As a mandate, “Do no harm” is all well and good for doctors, but as Kurt Vonnegut once said, writers must be sadists, tormenting our characters “so that the reader may see what they’re made of.” Whether you want to torment your characters with a disease, or inflict upon them a career in medicine, research is going to be very important. Here are four resources I’ve used and found invaluable in my writing.
1. Mayo Clinic
The Mayo Clinic’s website is a great starting place. It’s well researched, the articles are short, concise, and well organized. They’re written so anyone can understand them, and practical enough you can get an idea of whether your character should be coughing up blood, shaking uncontrollably, or simply suffering in silence. You’ll get an idea of your character’s prognosis so you can start outlining the days until their untimely death or uncertain recovery.
If you don’t know the name of the disease afflicting your unlucky victim–I mean character!–the Mayo Clinic has a handy symptom checker. Just tell the computer what’s wrong, and it will quiz you for details about the symptoms and at the end, hand you a shiny new diagnosis. It’s like a robot doctor you can see at home, perfect for characters without good health insurance.
2. Medline Plus
My parents are both physicians, and at the dinner table they often had conversations in an entirely different language, sentences so peppered with medical jargon as to be indecipherable. To get into the head of your doctor or nurse, you’ll need to become familiar with at least a few terms. Medline Plus has a quick interactive course on some common medical terminology complete with a final quiz. Just like medical school, but without the soul crushing stress and financial ruin.

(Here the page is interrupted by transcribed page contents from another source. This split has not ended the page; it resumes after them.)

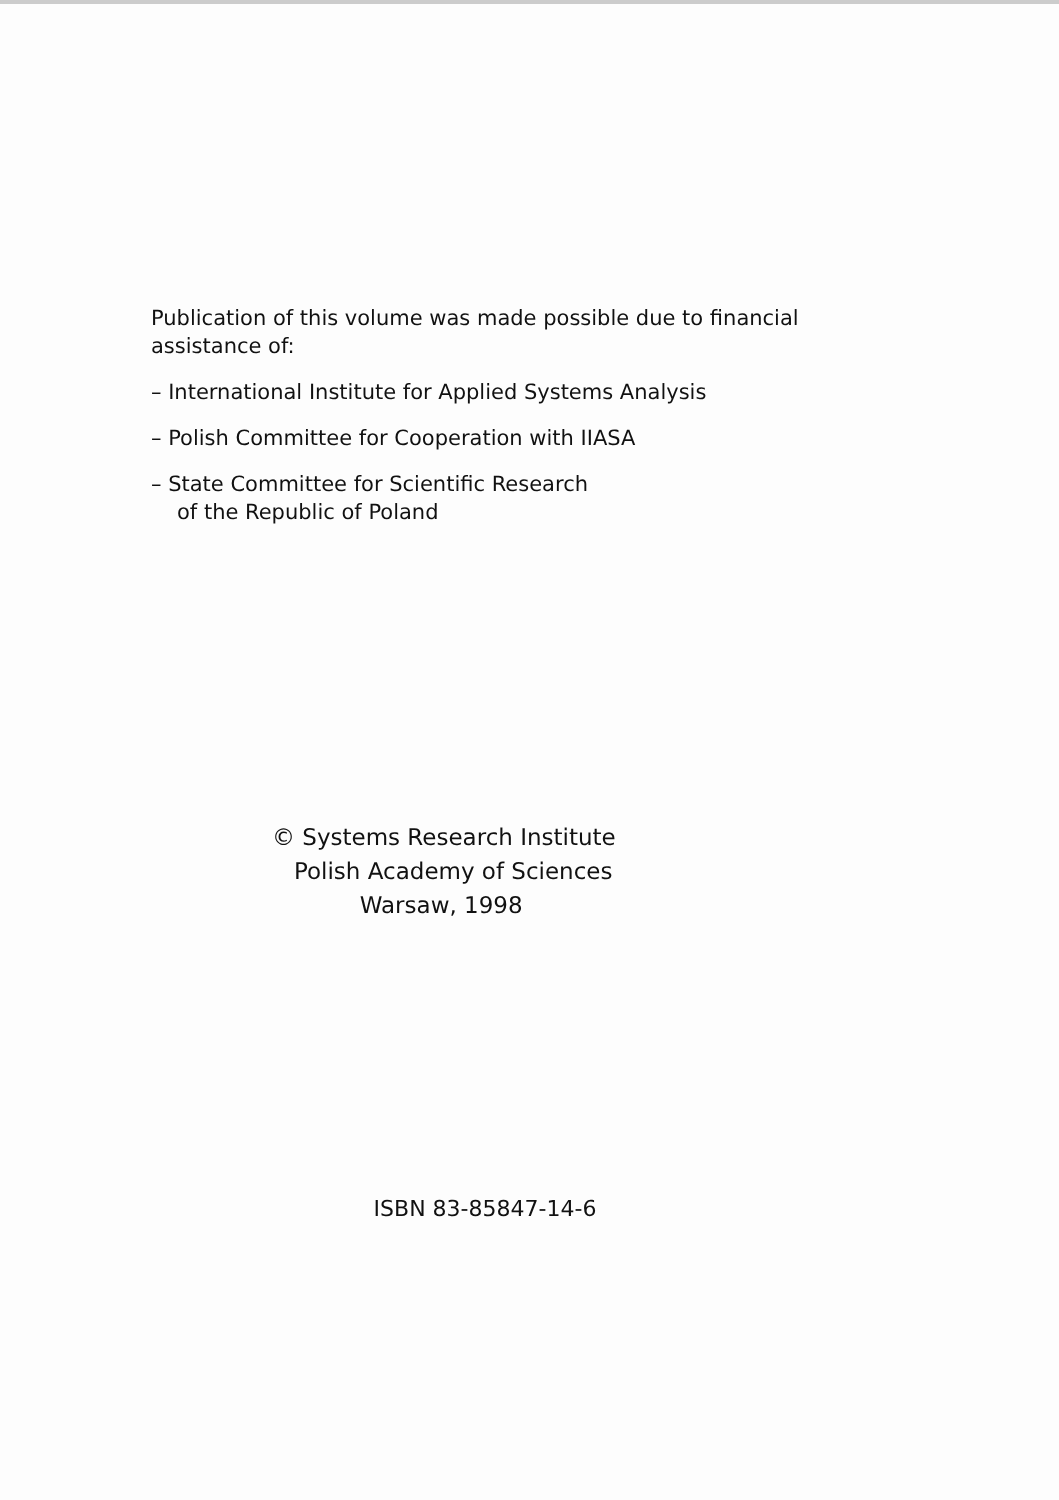Publication of this volume was made possible due to financial assistance of:
– International Institute for Applied Systems Analysis
– Polish Committee for Cooperation with IIASA
– State Committee for Scientific Research
of the Republic of Poland
© Systems Research Institute
Polish Academy of Sciences
Warsaw, 1998
ISBN 83-85847-14-6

Medline Plus also has a handy encyclopedia that covers not only most prescription drugs, but also quite a few supplements. Whether your character pops sedatives or is a New Age vitamin junkie, you can get a sense of what those drugs will do to their body. Which brings me to my next resource…
3. Drugs-Forum
This forum is one of the best resources I’ve found for writing a drug-addicted character. People who have struggles with addiction use this anonymous forum as a place to share their experiences. The first thread I found on this site was one discussing what it was like to do heroin. The people posting were frank, honest, brave, and surprisingly poetic, and I’m incredibly grateful for the stories they posted. The understanding I gained made my character come to life.
There’s a wiki here with definitions for terms like “speedballing” which can be useful for someone who stayed sober through high school because she wasn’t cool enough for the other kids to bother with peer pressure.
One note: You’ll see people write sentences like, “so, SWIM was shooting up the other night.” SWIM stands for “someone who isn’t me,” and is often used in place of the pronoun I. It’s a way people try to avoid self-incrimination.
4. National Institute for Mental Health (NIMH)
If you’re like me, you just can’t write a character who doesn’t have some kind of neurosis eating away at them. Whether it’s PTSD from a traumatic childhood (which I wrote about here) or panic attacks that spur on the plot, psychological disorders are an excellent way for the friendly sadistic writer to torment her characters.
NIMH is a great resource for getting a handle on what these disorders really look like. It’s written sans medical jargon, and clear lists of symptoms can help you decide exactly how your character should be acting and feeling.
NIMH is a wonderful starting point for delving into the disturbed psychology of a character, but you can certainly go deeper. Next week, I’ll have a list of psychopathology specific resources tailored for writers.
In the meantime, are there any great resources I’ve missed? Is there any specific topic you’d like to see covered? Let me know!
As a physician, I agree that these resources are valuable. I leave for my patients to the mayo clinic website. I like the way you present your resources with humor. But I must say is that I feel sorry for your poor characters.